SB 2 - This act provides that upon the prepayment of any retail installment contract, premium finance contract, credit life, accident or sickness insurance policy, small loan or retail credit sale, a refund of prepaid interest must be calculated by the actuarial method. The "sum of the digits" or "rule of 78" method of calculating prepaid interest refunds is prohibited.

When using the sum of the digits method to calculate a refund of prepared interest, the denominator is always the sum of the total number of months in the loan added together in ascending order. For example, in a one-year loan the denominator is always 78 (1+2+3+4+....+12) and in a two-year loan the denominator is always 300 (1+2+3+4+....+24).
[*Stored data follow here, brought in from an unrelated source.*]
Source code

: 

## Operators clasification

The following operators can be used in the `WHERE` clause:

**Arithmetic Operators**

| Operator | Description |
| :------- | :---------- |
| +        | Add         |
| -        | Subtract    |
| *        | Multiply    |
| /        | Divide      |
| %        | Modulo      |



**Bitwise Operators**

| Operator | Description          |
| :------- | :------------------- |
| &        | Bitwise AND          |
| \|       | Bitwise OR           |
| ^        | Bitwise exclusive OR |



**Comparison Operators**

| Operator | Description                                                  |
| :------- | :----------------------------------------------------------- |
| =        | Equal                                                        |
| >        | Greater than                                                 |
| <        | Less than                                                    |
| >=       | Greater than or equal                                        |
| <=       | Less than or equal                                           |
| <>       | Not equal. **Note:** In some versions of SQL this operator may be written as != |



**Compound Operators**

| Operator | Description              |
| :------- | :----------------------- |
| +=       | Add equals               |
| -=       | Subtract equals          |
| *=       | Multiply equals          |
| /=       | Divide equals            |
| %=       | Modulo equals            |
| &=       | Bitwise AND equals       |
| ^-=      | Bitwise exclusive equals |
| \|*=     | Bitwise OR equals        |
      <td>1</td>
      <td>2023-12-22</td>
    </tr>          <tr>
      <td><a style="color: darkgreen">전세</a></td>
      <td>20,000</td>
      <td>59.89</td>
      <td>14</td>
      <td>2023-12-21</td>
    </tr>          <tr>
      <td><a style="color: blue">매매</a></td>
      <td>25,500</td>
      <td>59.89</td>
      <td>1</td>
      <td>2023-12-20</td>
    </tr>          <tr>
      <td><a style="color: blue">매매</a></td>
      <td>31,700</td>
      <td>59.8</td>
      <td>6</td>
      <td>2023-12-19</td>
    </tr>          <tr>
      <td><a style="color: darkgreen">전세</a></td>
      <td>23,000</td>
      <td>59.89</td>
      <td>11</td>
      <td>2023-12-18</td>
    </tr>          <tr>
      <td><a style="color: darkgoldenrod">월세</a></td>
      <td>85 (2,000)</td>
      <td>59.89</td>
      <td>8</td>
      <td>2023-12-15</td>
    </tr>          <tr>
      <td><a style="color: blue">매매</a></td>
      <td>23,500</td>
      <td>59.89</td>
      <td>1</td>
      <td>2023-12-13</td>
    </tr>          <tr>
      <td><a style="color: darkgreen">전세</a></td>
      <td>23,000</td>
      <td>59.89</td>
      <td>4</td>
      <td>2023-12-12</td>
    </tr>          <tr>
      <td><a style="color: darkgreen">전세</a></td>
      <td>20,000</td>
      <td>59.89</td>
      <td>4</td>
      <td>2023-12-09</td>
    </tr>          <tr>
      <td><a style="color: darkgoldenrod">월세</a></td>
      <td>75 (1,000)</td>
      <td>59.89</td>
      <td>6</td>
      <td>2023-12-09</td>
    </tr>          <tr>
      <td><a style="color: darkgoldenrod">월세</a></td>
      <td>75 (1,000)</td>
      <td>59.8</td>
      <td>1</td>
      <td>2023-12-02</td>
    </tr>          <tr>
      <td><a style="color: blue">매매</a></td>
A simpler way to calculate the denominator is to multiply the number of months in the loan by the number of months in the loan plus 1 and divide the result by 2. For example, in a one-year loan the denominator is always 78 (12x13/2), in a two year-loan the denominator is always 300 (24x25/2), and in a three-year loan the denominator is always 666 (36x37/2).

The numerator in the sum of the digits method is always the sum of the total number of months in the loan that have expired before payoff added together in descending order. For example, in a one-year loan with three months expired the numerator is always 33 (12+11+10), and with four months expired the numerator is always 42 (12+11+10+9). In a two-year loan with three months expired the numerator is always 69 (24+23+22) and with four months expired the numerator is always 90 (24+23+22+21).

The resulting fraction is applied to the finance charge to calculate the refund.

The "sum of the digits" or "rule of 78" method of calculating prepaid interest refunds front-end loads interest and therefore favors the lender because the borrower pays more interest in the early months of a financial contract than would have been paid using the actuarial method.

In contrast, the actuarial method of calculating prepaid interest refunds approximates the interest actually earned on a day-by-day basis. For a one year loan the interest is 1/365 per day. The actuarial method treats both the lender and the borrower fairly.